:: Assigned task ::
Pull every line holding the string "Woodlands" from the records below.

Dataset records
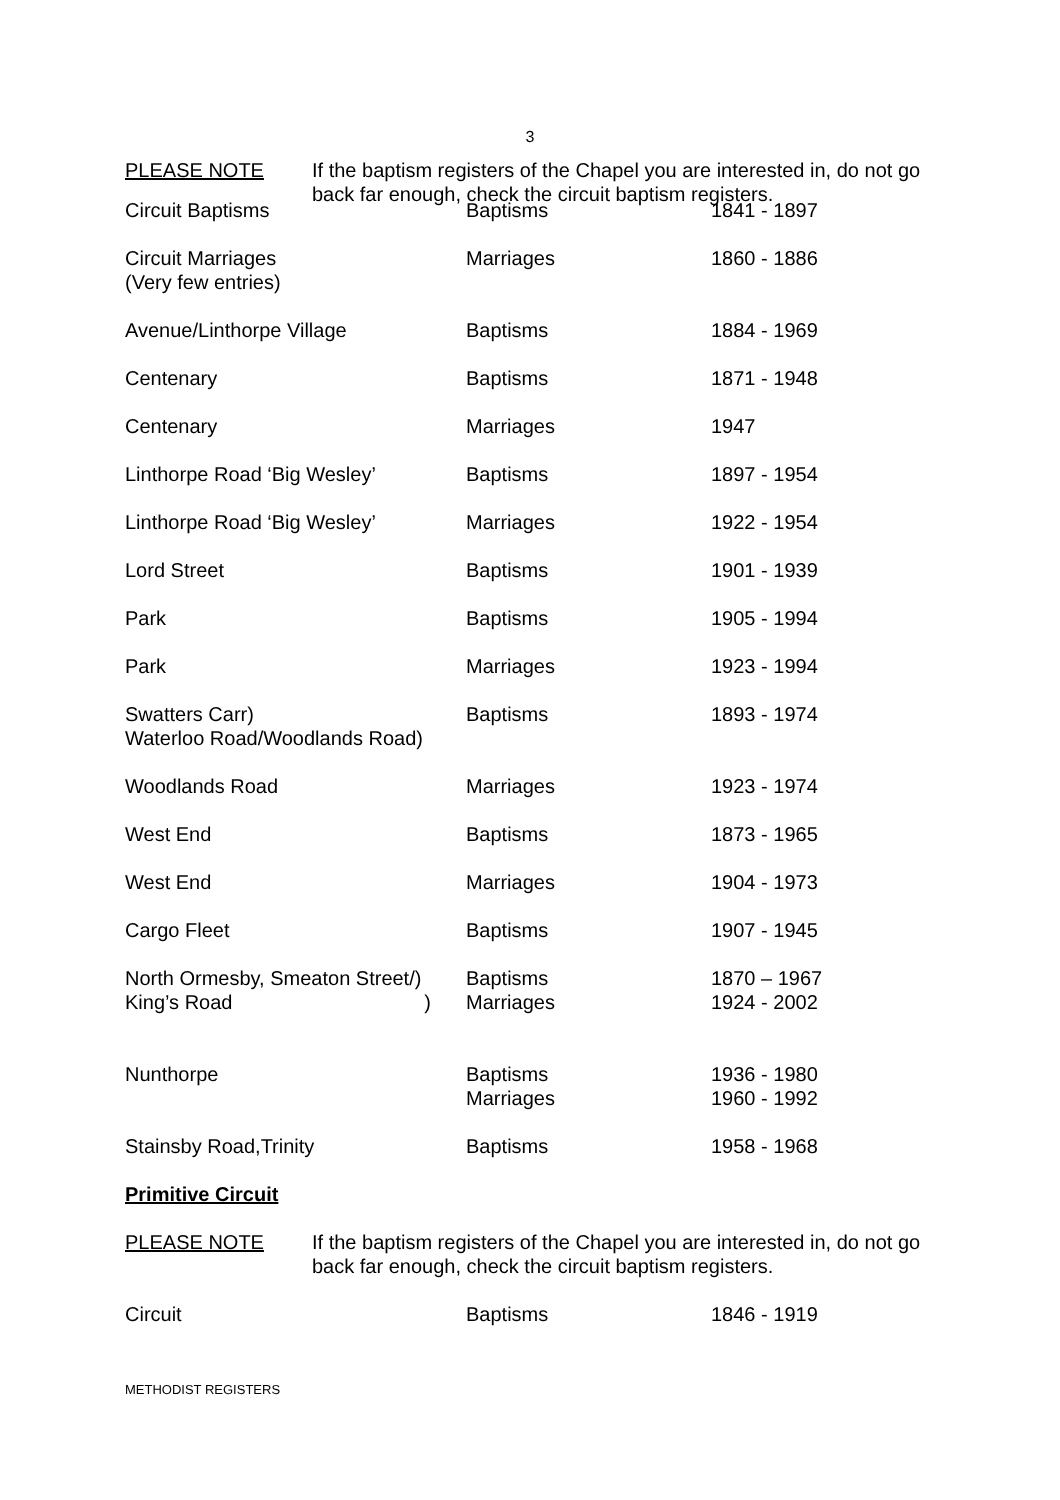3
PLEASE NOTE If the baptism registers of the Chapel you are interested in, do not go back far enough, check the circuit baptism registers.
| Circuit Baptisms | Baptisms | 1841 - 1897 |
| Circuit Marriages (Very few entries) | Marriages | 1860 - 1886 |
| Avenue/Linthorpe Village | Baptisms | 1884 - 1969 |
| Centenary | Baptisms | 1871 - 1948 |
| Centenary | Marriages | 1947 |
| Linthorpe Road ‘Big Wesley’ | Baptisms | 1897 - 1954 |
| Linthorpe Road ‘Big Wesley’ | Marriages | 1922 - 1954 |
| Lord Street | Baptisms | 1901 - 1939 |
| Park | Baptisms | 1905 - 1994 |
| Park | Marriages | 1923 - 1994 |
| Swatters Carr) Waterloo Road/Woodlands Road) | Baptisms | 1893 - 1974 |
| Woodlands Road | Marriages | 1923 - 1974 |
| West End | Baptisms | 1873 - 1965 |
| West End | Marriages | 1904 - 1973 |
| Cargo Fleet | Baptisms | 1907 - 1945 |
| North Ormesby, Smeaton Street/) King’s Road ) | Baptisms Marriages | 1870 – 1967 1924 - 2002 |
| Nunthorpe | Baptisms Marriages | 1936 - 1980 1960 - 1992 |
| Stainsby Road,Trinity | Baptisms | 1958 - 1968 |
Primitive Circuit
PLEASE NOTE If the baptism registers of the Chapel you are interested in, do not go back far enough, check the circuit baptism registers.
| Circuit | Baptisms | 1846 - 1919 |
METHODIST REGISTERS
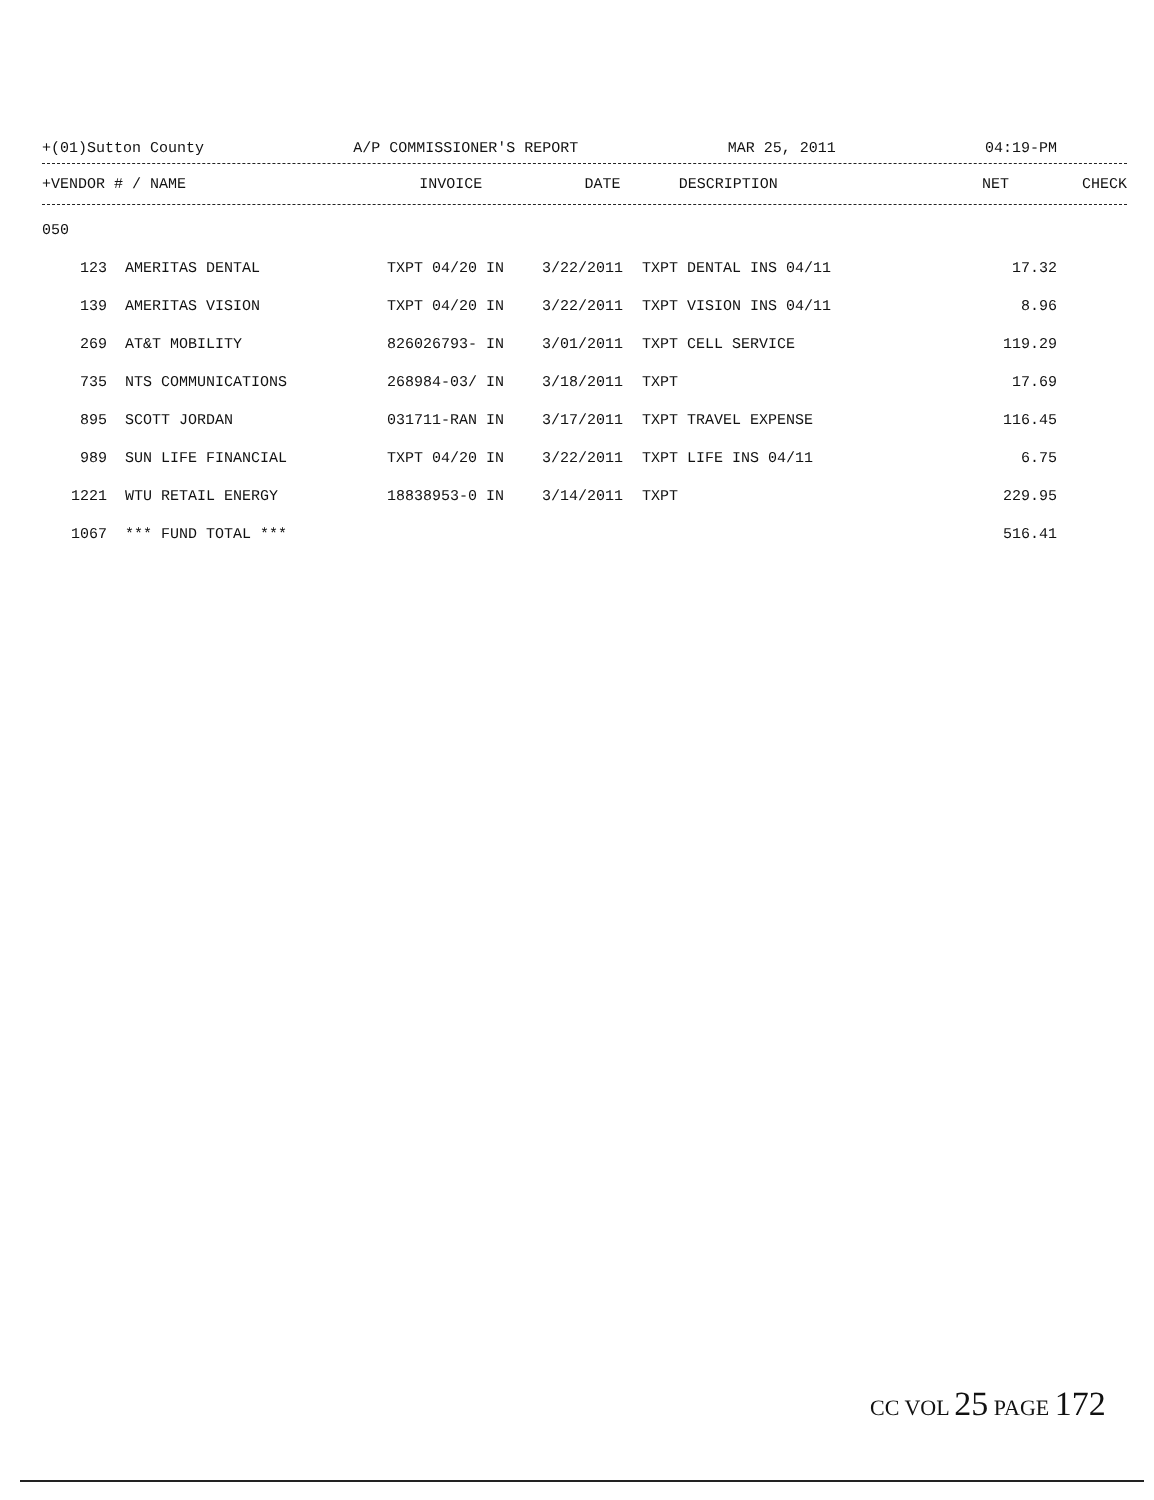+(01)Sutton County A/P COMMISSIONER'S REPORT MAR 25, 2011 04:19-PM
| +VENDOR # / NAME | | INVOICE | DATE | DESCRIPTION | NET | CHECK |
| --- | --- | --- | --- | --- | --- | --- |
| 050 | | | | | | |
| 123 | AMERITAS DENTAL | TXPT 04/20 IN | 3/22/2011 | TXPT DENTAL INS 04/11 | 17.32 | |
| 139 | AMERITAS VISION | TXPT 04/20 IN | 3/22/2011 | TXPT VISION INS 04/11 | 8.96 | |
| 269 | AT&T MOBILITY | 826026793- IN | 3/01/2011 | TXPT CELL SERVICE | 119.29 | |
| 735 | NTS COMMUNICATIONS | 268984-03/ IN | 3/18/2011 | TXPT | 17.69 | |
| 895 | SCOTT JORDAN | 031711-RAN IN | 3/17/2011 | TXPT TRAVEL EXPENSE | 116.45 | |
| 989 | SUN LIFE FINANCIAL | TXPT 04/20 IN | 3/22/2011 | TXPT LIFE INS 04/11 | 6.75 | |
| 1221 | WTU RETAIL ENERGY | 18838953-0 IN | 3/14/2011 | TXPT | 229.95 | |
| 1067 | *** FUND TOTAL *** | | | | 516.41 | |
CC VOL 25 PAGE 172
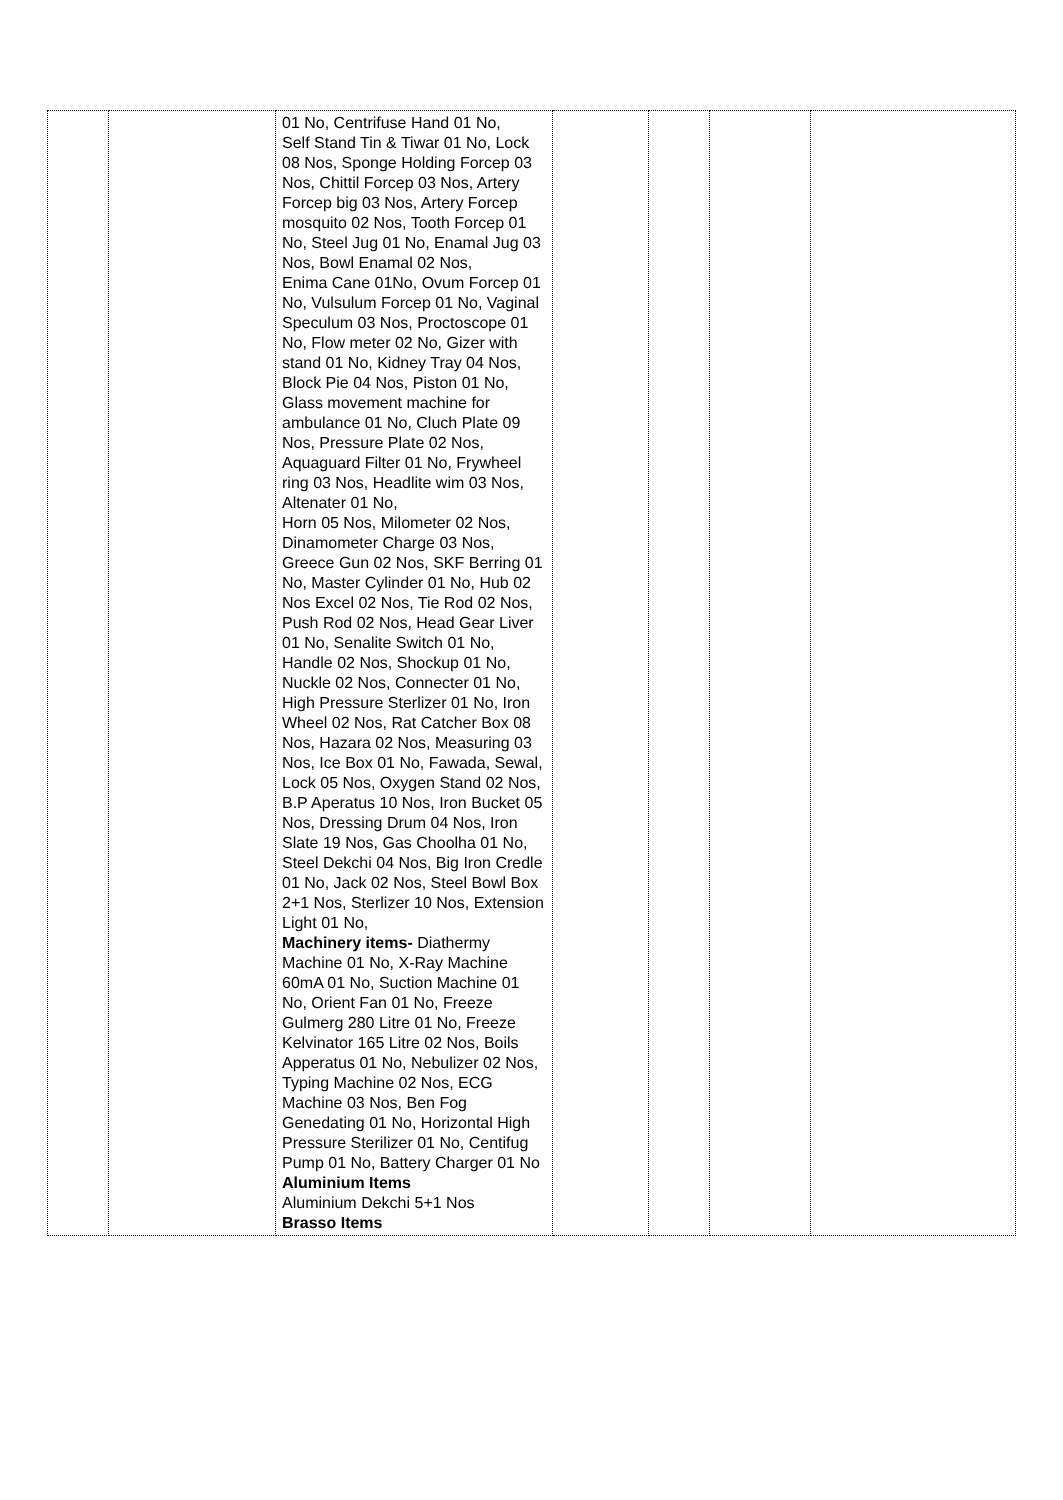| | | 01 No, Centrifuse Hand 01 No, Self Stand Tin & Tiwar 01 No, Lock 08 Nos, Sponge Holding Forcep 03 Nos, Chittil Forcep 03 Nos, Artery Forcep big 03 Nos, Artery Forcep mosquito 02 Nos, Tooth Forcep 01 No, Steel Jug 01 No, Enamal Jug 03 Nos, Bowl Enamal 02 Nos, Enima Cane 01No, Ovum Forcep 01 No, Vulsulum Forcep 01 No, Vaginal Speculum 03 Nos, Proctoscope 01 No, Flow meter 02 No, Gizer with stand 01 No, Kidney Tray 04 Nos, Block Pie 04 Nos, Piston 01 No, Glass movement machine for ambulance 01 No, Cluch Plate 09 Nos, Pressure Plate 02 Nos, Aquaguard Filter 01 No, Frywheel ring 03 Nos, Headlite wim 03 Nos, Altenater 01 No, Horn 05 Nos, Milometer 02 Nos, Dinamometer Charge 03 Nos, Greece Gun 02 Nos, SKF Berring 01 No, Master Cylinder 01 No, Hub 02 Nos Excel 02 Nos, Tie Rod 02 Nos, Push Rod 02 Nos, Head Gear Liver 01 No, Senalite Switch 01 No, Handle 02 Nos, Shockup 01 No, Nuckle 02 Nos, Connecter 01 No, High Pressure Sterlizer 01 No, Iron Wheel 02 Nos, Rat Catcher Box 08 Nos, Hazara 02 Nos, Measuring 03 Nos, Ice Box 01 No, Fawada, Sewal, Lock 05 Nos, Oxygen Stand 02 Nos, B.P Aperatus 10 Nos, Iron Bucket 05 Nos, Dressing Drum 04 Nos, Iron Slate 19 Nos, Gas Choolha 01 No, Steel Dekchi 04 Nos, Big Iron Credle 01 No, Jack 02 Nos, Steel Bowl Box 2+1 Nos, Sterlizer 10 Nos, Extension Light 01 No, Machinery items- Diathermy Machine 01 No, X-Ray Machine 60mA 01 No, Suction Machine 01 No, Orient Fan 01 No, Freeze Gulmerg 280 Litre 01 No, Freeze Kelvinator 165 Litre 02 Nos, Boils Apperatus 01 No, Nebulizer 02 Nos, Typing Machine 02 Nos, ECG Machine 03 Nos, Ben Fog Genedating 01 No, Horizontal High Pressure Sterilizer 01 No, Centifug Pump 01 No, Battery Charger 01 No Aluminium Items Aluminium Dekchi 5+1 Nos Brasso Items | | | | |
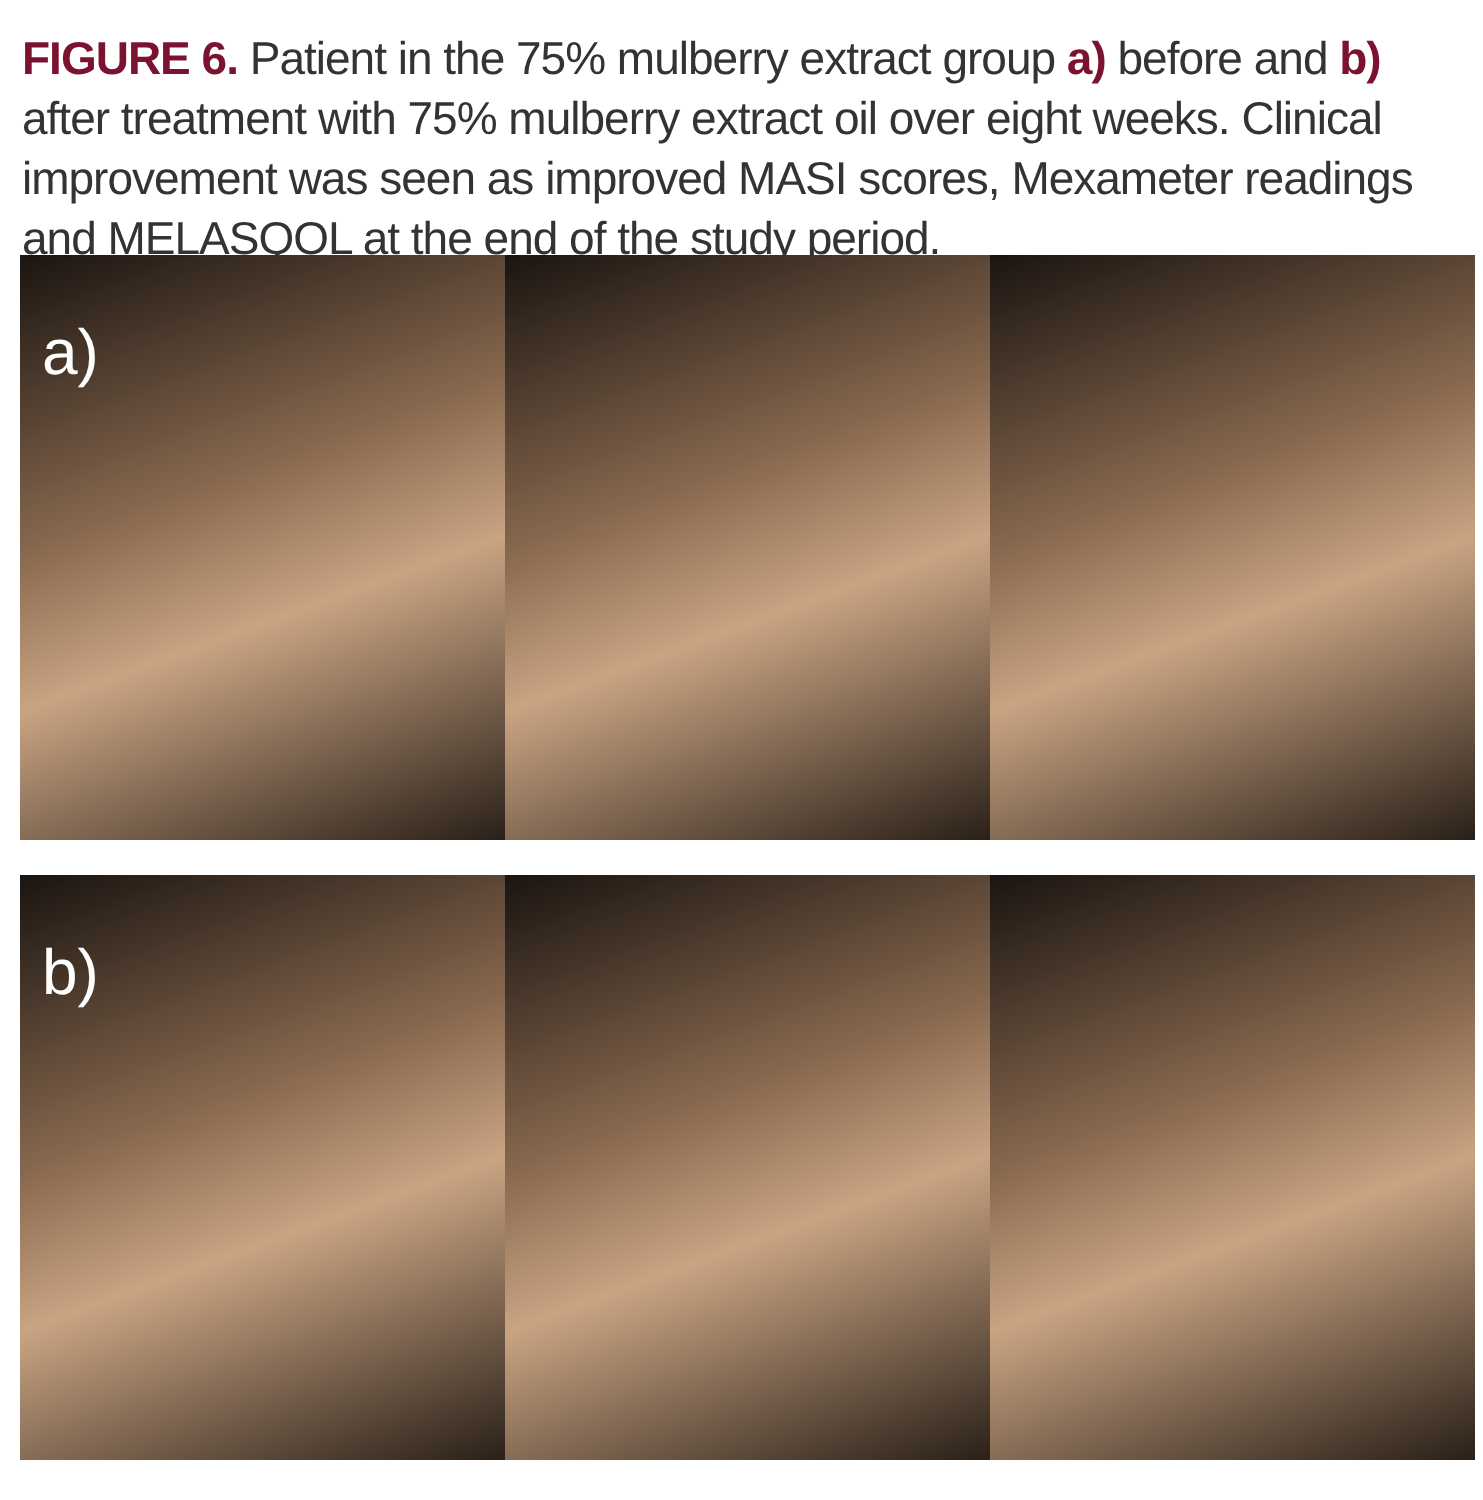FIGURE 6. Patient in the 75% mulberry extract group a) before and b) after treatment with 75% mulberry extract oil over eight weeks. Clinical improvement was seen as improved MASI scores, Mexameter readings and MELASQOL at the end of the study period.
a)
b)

:: Exercise output ::
| Swatters Carr) Waterloo Road/Woodlands Road) | Baptisms | 1893 - 1974 |
| Woodlands Road | Marriages | 1923 - 1974 |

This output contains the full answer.